While the key point of the petition to the U.S. Supreme Court is the constitutionality of the individual mandate, an overriding concern for small businesses is the cost impact the health care law could have. In a letter dated May 16, 2011, to Rep. Charles Boustany, the NFIB expressed its support for a House bill to repeal the small business health insurance tax included in the PPACA.

The NFIB argues that the estimated tax of $87 billion on health insurance companies from 2014 to 2020 would be passed on to small businesses and their employees. According to the NFIB, this is because the tax falls on fully insured markets and not the self-insured market. The fully insured market is where almost all small businesses and sole proprietors purchase their health insurance. The self-insured market generally corresponds to large businesses, labor unions, and government.

As pointed out by Karen E. Klein in an article for Bloomberg Businessweek, a tax credit in the health care plan could help small businesses with the cost. Businesses with fewer than 26 employees that pay average annual wages of less than $50,000 and pay more than half the cost of employees' health benefits can claim a tax credit of up to 35 percent of the cost of the health insurance premiums through the 2013 tax year and up to 50 percent in 2014.

Businesses that do not provide health care coverage could face a severe penalty starting in 2014. Employers with 50 or more employees would pay a penalty of $2,000 per employee. As indicated in Klein's article, this could cause small businesses that are expanding to adjust their plans if they are facing the 50-employee threshold. They could decide to break up their operations into separate companies or hire more part-time workers.

As explained by Nina Totenberg and Julie Rovner for NPR, one of the key outcomes of the Supreme Court case is the extent of the ruling. If the individual mandate were to be ruled unconstitutional, other provisions could be affected, some of which are already providing benefits. Another possibility is that the Supreme Court could determine that it cannot rule on provisions that do not take effect until 2014.

A potential complication in the NFIB's case, as reported by Eric Markowitz for Inc. in December 2011, is that Mary Brown, one of the lead plaintiffs, recently filed for bankruptcy. The question is whether Brown still has standing in the case now that her business has been closed. The NFIB has argued that its standing was established by many individual small business owners. Therefore, the NFIB and Kaj Ahlburg, the other lead plaintiff, have standing. The NFIB also argues that Brown still has standing because she does not have health insurance and does not want to be forced to buy it.

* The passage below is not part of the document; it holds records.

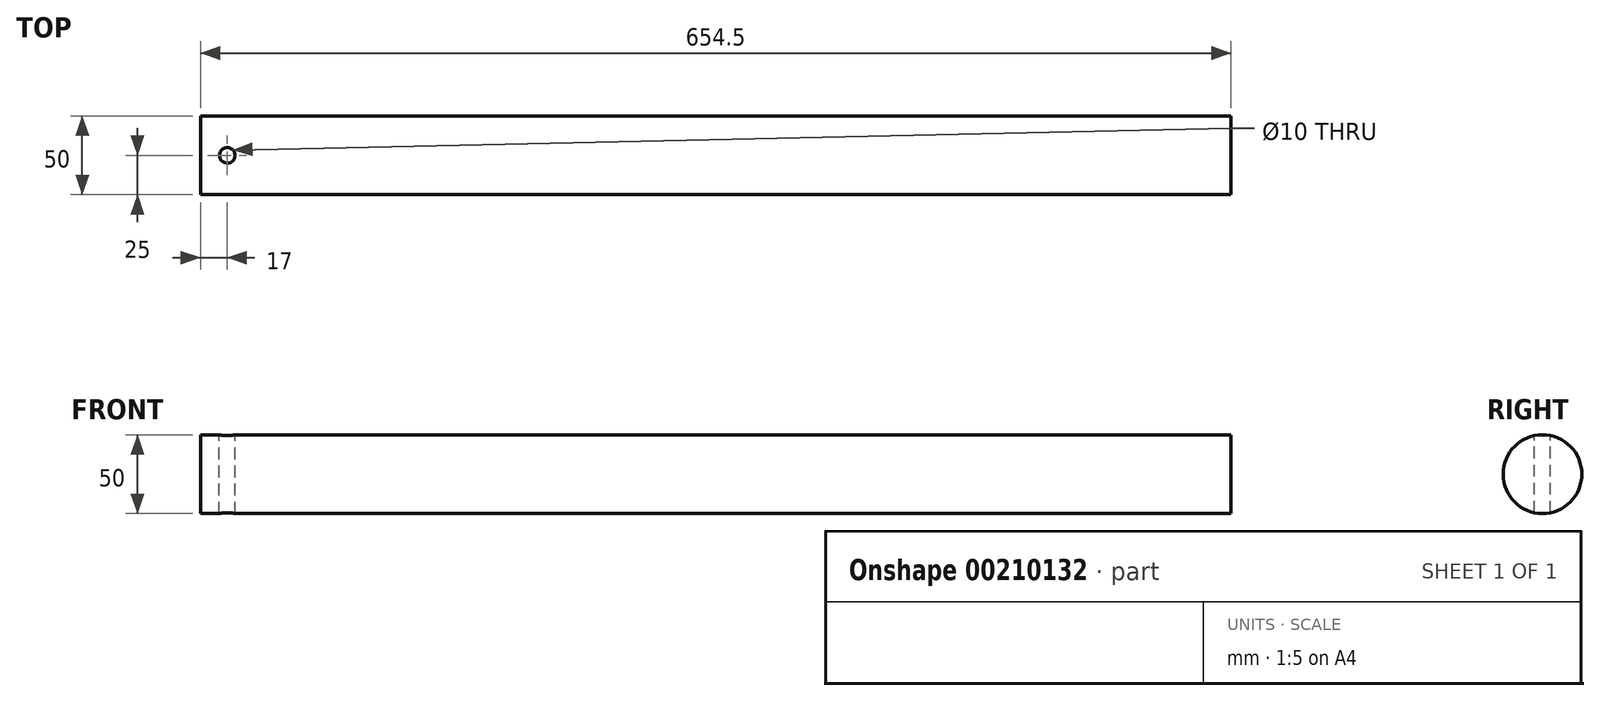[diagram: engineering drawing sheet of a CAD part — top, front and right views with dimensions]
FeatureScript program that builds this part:
annotation { "Feature Type Name" : "Feature", "Feature Type Description" : "" }
export const myFeature = defineFeature(function(context is Context, id is Id, definition is map)
    precondition{}
    {
        {
            var Q0;
            Q0=qCreatedBy(makeId("Right.planeOp"),FACE);
            var sketch = newSketch(context, id + "F0", { "sketchPlane" : qUnion([Q0])});
            skCircle(sketch, "E0", {"center": v(0, 0) * mm, "radius": 25 * mm});
            skSolve(sketch);
        }
        {
            var Q0;
            Q0 = qSketchRegion(id + "F0", true);
            extrude(context, id + "F1", {"entities" : qUnion([Q0]), "depth" : (1309 / 2) * mm});
        }
        {
            var Q0;
            Q0=qCreatedBy(makeId("Top.planeOp"),FACE);
            var sketch = newSketch(context, id + "F2", { "sketchPlane" : qUnion([Q0])});
            skLineSegment(sketch, "E1", {"start": v(0, 0) * mm, "end": v(17, 0) * mm});
            skCircle(sketch, "E2", {"center": v(17, 0) * mm, "radius": 5 * mm});
            skSolve(sketch);
        }
        {
            var Q0;
            Q0 = qSketchRegion(id + "F2", true);
            extrude(context, id + "F3", {"entities" : qUnion([Q0]), "operationType" : NewBodyOperationType.REMOVE, "endBound" : BoundingType.SYMMETRIC, "oppositeDirection" : true, "depth" : 50 * mm});
        }
    });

Assuming the case proceeds, and provided the Supreme Court determines that a ruling does not have to be postponed, its ruling will most likely be welcomed by businesses. The ruling will provide some degree of certainty, and when businesses know what to expect, they can plan for it. If the health care law remains intact and costs are indeed passed on to businesses, the businesses with the narrowest margins will be the most impacted. The market determines what businesses can charge for their products and services, and any additional costs will affect the bottom line.